Übersetzung vom Russischen ins Englische: Scott Humor

 

Jedes Mal wenn mich jemand darum bittet, das Leben unter dem ukrainischen Beschuss zu beschreiben, dann weiß ich nicht weiter. Nicht, weil ich bloß ein Kind bin und einfach nichts zu sagen hätte. Ich weiß einfach nicht, was sie von mir hören wollen. Trockene und gleichgültige Berichte über die Opfer und die Zerstörungen? Bestimmt nicht. Dafür gibt es die Nachrichten. Eigene Gefühle und Erfahrungen? Das ist schwieriger. Wie ist das Leben während des Kriegs? Normal, wenn man sich nicht an ein Leben im Frieden erinnern kann.

 

Viele Menschen erschrecken vielleicht bei der Erkenntnis, dass es im 21. Jahrhundert mitten in Europa Kinder gibt, die sich nicht daran erinnern können, wie die Kondensstreifen über den Himmel zogen, am Abend mit den Eltern durch eine Stadt zu spazieren oder anderen putzigen Unsinn, den andere Kinder nicht einmal wahrnehmen.

 

Die Flugverbotszone und die Ausgangssperren bestimmen unser Leben.
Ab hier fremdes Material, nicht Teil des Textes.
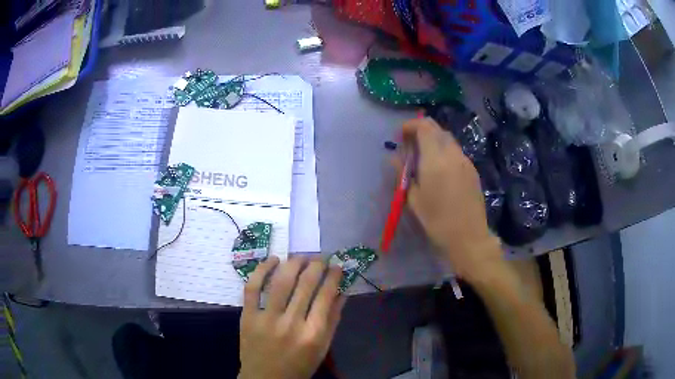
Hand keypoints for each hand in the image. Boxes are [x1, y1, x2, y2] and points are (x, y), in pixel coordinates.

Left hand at [239, 256, 344, 378]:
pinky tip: (273, 260)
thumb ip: (333, 320)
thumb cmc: (299, 366)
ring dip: (293, 264)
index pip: (326, 296)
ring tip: (301, 257)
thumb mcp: (322, 347)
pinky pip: (252, 287)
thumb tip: (342, 292)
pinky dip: (262, 270)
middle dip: (316, 266)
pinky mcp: (247, 316)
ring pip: (280, 282)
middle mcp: (291, 323)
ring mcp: (266, 319)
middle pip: (305, 284)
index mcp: (313, 334)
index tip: (336, 266)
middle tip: (320, 258)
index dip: (333, 276)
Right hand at [399, 117, 500, 278]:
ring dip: (434, 141)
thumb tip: (394, 158)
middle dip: (422, 131)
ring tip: (423, 158)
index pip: (424, 126)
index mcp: (435, 159)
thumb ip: (403, 173)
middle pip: (437, 129)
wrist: (469, 237)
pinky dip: (444, 151)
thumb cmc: (437, 221)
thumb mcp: (413, 199)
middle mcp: (452, 154)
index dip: (411, 125)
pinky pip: (456, 152)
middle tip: (410, 146)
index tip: (401, 137)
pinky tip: (439, 169)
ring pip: (448, 140)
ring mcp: (465, 161)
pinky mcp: (472, 170)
Wenn wir über die Demonstrationen einer europäischen Stadt lesen, weil wieder eine Coronavirus-Ausgangssperre eingeführt wurde, dann ist das verwirrend: Was ist los? Ist doch bloß eine Ausgangssperre, nichts Schlimmes, warum regt euch das so auf? Der Grund für unsere Gelassenheit ist ganz einfach: Alles Wissen ist Vergleich, und wir haben nichts zu vergleichen.

 

Wir sind eine Generation, die sich an friedliches Leben nicht erinnern kann. Wir sind eine Generation, die nach strikten Regeln lebt. Wer sie nicht beachtet, kann zu Tode kommen. Wir haben gelernt, die Richtung der Geschoss nach Gehör zu erkennen, damit wir wissen, wann wir uns Sorgen machen müssen und wann wir uns keine machen müssen. Wir haben gelernt, die Vorträge des Ministeriums für Notlagen nicht zu ignorieren; wie man sich während der Angriffe zu verhalten hat, wenn man verdächtige Objekte findet oder andere Empfehlungen in verschiedenen Situationen. Und trotzdem kann niemand garantieren, dass man nicht zufällig von einem Granatsplitter getroffen wird, bloß weil man Pech hatte. Klingt seltsam? Habt ihr Angst? Alltagsleben, mit geringen Abweichungen, abhängig von der Intensität des Beschusses im jeweiligen Gebiet.

 

Wie ist das Leben unter ukrainischem Beschuss? Heute ist der Abend des 1. Juni, Tag der Kinder, wenn Hunderte von Papierlaternen in den Himmel steigen, zum Gedenken an die gefallen Kinder des Donbass, um den Engeln den Weg zu beleuchten. Schließlich kann man Kindern nicht leicht erklären, warum diese Engel ihrer kurzen Leben beraubt wurden und nicht die Chance bekamen, aufzuwachsen und die Welt unserer Heimat zu sehen. Jetzt können sie nur noch von oben zusehen und weinen, während die Erwachsenen sie trösten.

 

Fast mein ganzes Leben und all meine Erinnerungen sind mit dem Krieg verbunden, darum habe ich für die Vergangenheit kein Bedauern und keine traurigen Gefühle. Ich lebe in der Gegenwart und manchmal denke ich über die Zukunft nach, in der Platz ist für eine naiven und dummen Traum, der mich zum lächeln bringt. Ziemlich echt, wärmend und nahezu greifbar. Das erlaubt es mir, auch in schwierigsten Zeiten nicht zu verzweifeln. Ich will, dass Passagierflugzeuge über den Himmel im Donbass fliegen, keine Papierlaternen. Jeder Traum kann sich in Wirklichkeit verwandeln. So muss es sein, und ich glaube, so wird es sein.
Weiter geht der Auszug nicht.